- **WHAT THE TASK REQUIRES**:
No image is to be carried over; reproduce the rest of the listing word for word.

- **EXERCISE INPUTS**:
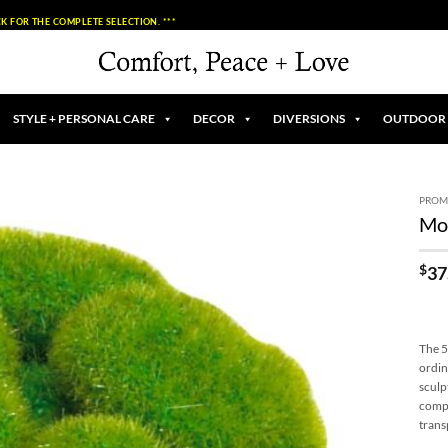
K FOR THE COMPLETE SELECTION. ***
STYLE + PERSONAL CARE
DECOR
DIVERSIONS
OUTDOOR
PROM
Mos
Add to
Wishlist
$
37
The 5
ordin
sculp
compo
trans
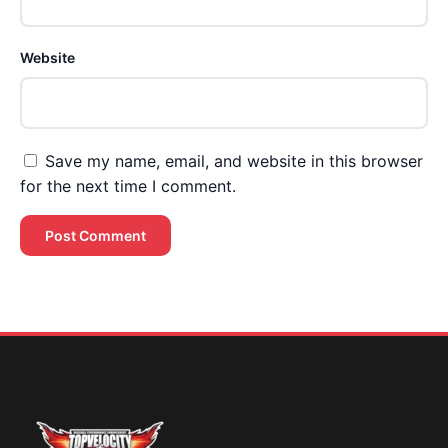
Website
Save my name, email, and website in this browser
for the next time I comment.
Brent Pourciau
✕
● Online — replies instantly
Hey! Drop your name and email and I'll jump in
and help you add velocity the right way.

- **EXERCISE RESULT**:
K FOR THE COMPLETE SELECTION. ***
STYLE + PERSONAL CARE
DECOR
DIVERSIONS
OUTDOOR
PROM
Mos
Add to
Wishlist
$
37
The 5
ordin
sculp
compo
trans
Website
Save my name, email, and website in this browser
for the next time I comment.
Brent Pourciau
✕
● Online — replies instantly
Hey! Drop your name and email and I'll jump in
and help you add velocity the right way.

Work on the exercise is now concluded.